### Your task
Output every line of the records below as a Markdown table with the columns Row and Line, numbering the rows in order and skipping blank lines. Leave the pictures out.

Extracted data entries
* START *

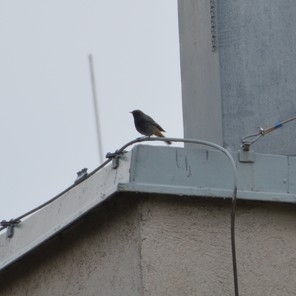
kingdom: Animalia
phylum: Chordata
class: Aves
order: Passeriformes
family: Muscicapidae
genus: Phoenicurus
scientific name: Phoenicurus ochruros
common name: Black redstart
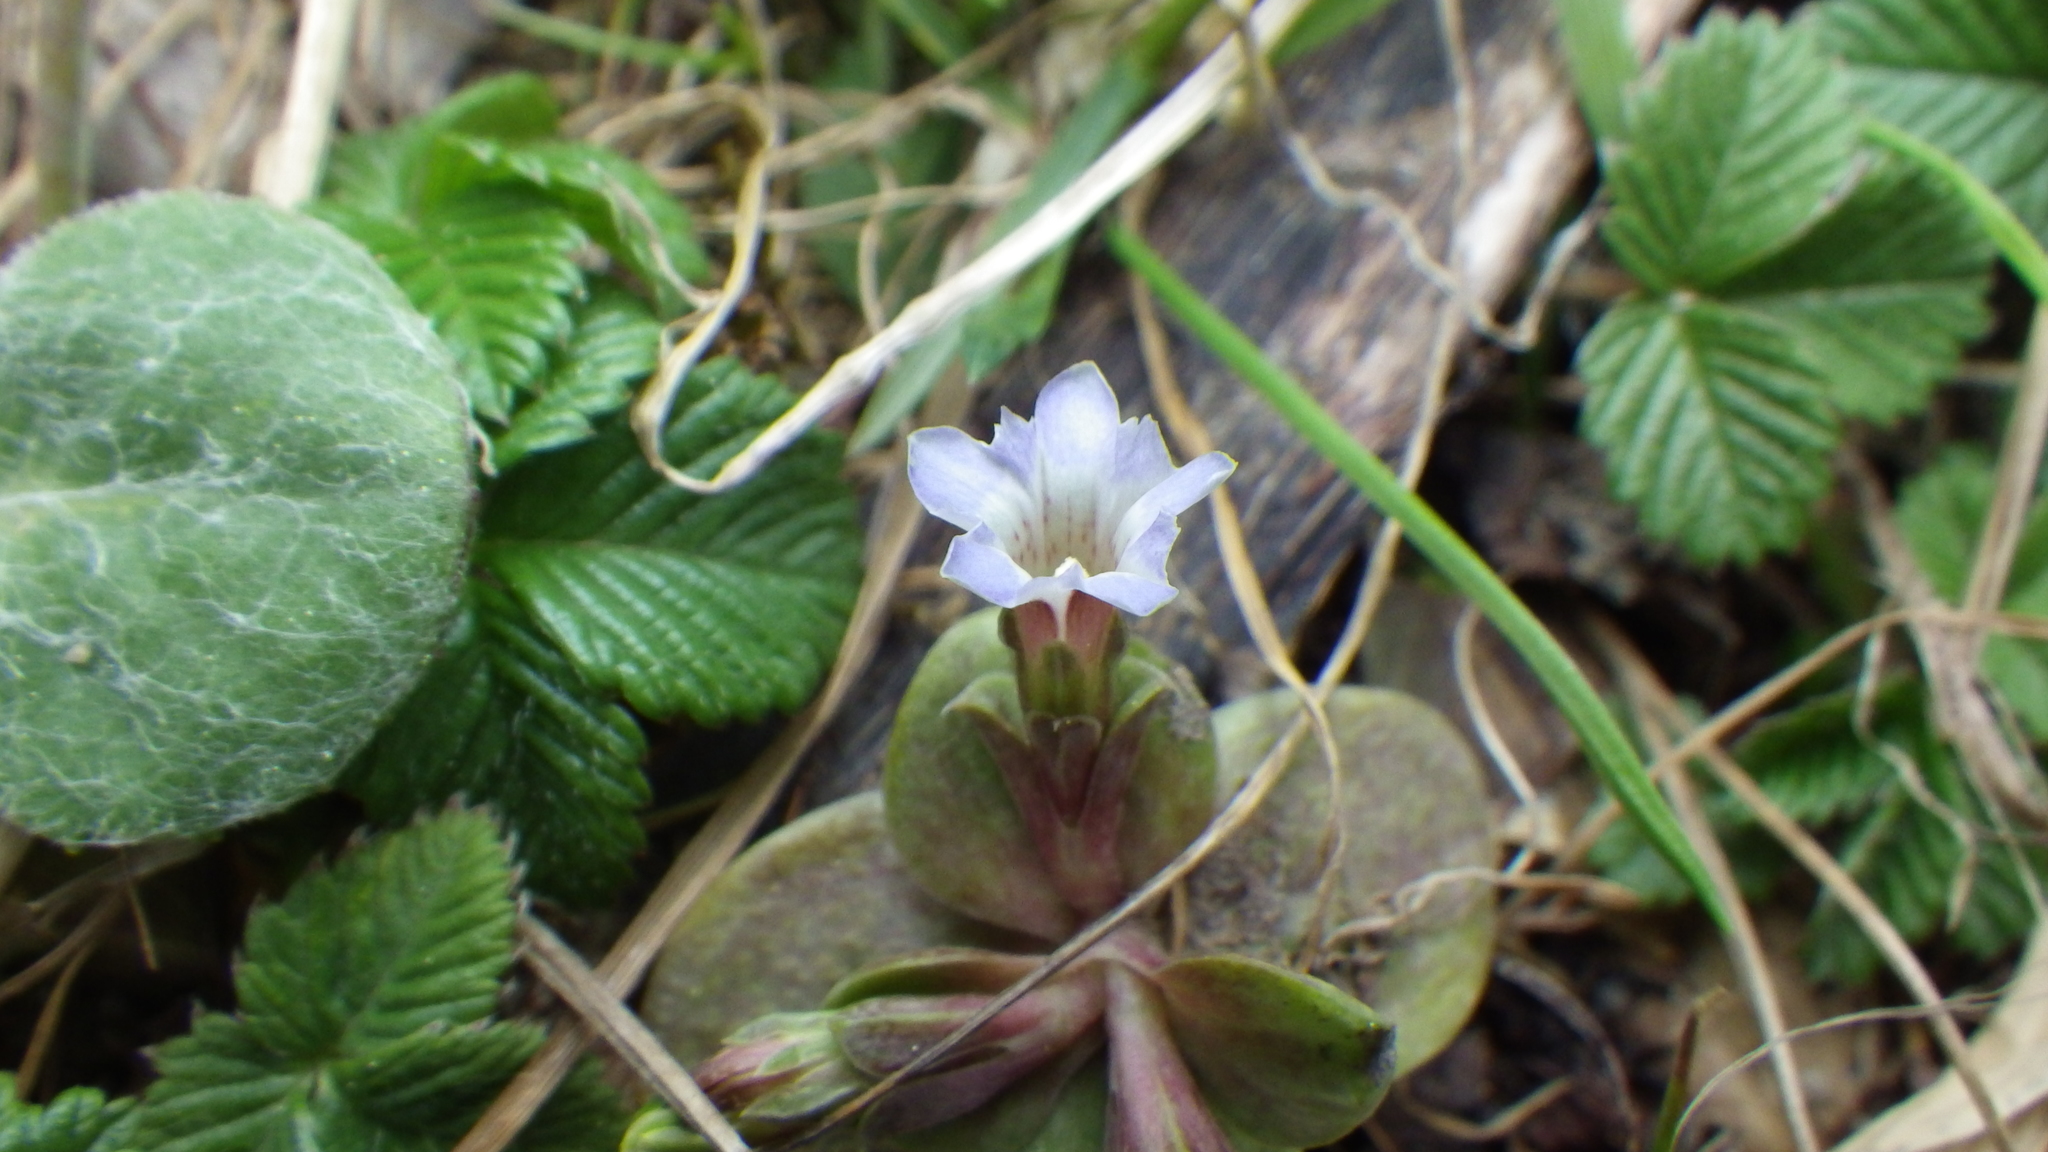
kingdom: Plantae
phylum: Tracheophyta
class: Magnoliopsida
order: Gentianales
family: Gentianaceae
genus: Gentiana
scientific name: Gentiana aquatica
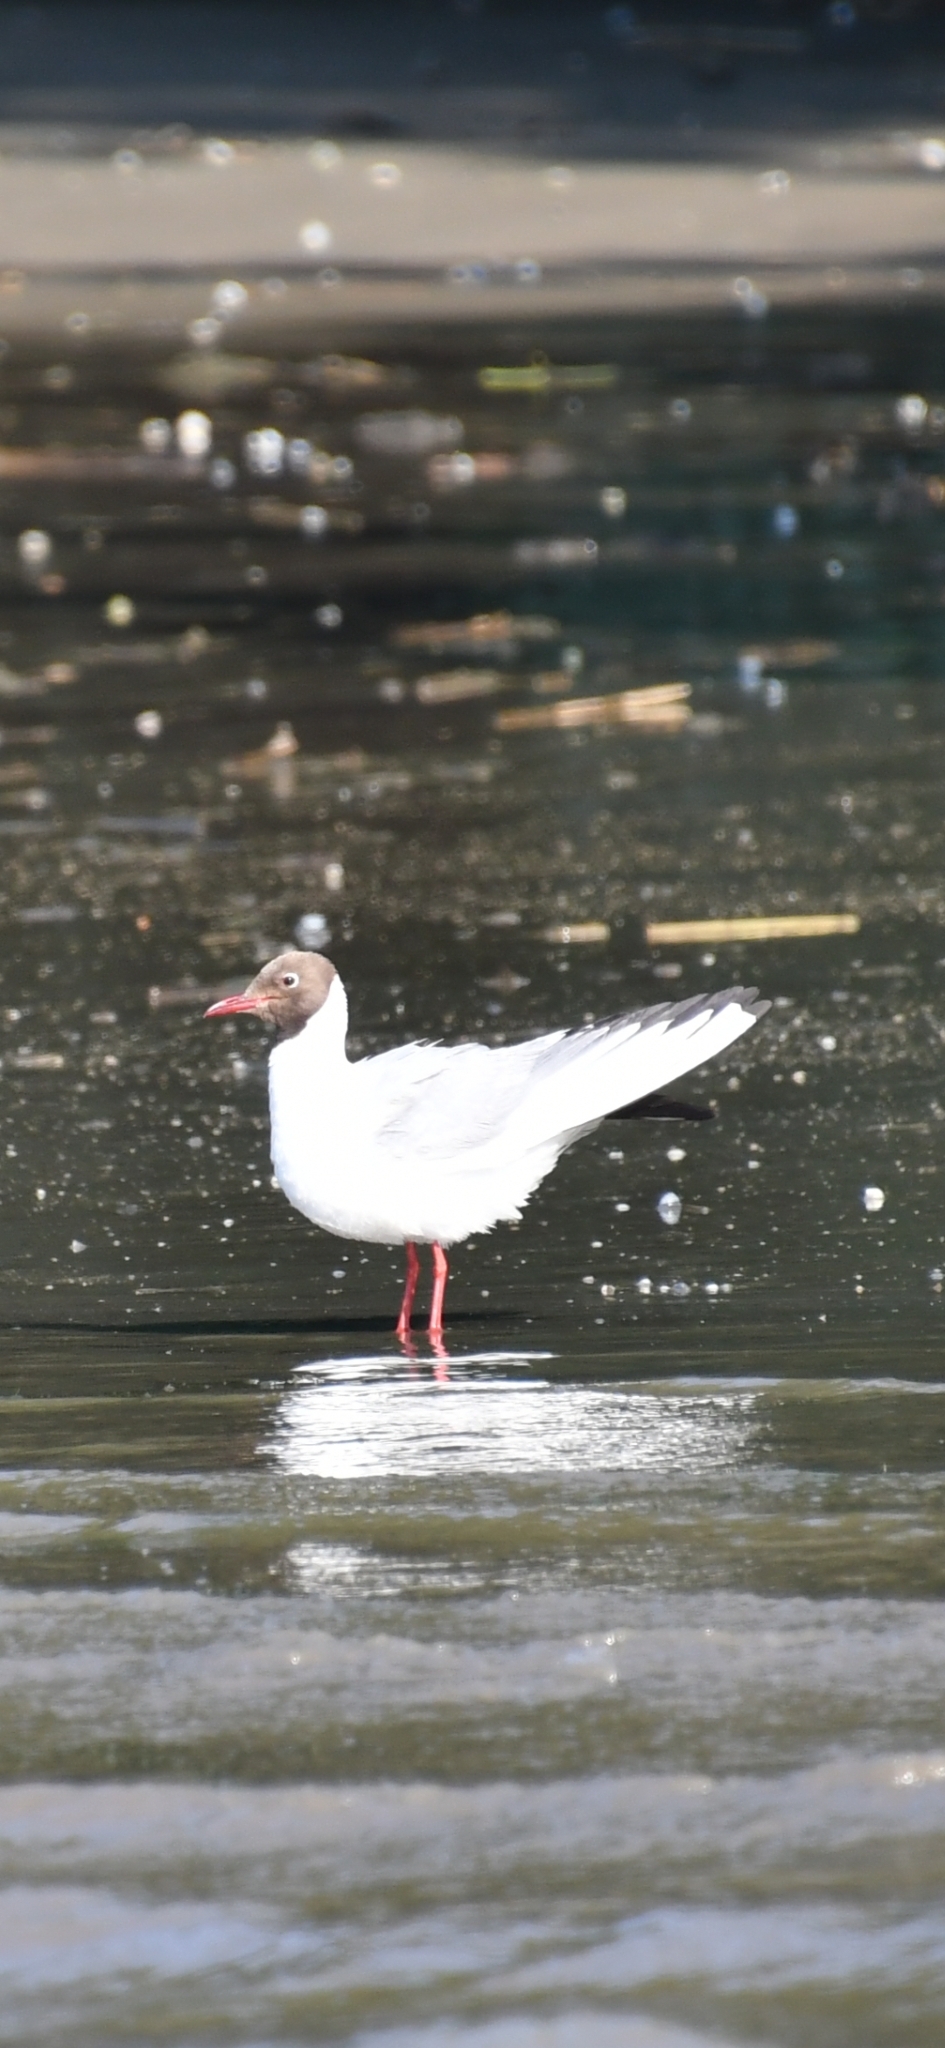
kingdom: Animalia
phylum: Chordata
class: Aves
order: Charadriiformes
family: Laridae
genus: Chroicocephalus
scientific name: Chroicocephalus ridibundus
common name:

* END *

### Full response
| Row | Line |
|---|---|
| 1 | kingdom: Animalia |
| 2 | phylum: Chordata |
| 3 | class: Aves |
| 4 | order: Passeriformes |
| 5 | family: Muscicapidae |
| 6 | genus: Phoenicurus |
| 7 | scientific name: Phoenicurus ochruros |
| 8 | common name: Black redstart |
| 9 | kingdom: Plantae |
| 10 | phylum: Tracheophyta |
| 11 | class: Magnoliopsida |
| 12 | order: Gentianales |
| 13 | family: Gentianaceae |
| 14 | genus: Gentiana |
| 15 | scientific name: Gentiana aquatica |
| 16 | kingdom: Animalia |
| 17 | phylum: Chordata |
| 18 | class: Aves |
| 19 | order: Charadriiformes |
| 20 | family: Laridae |
| 21 | genus: Chroicocephalus |
| 22 | scientific name: Chroicocephalus ridibundus |
| 23 | common name: |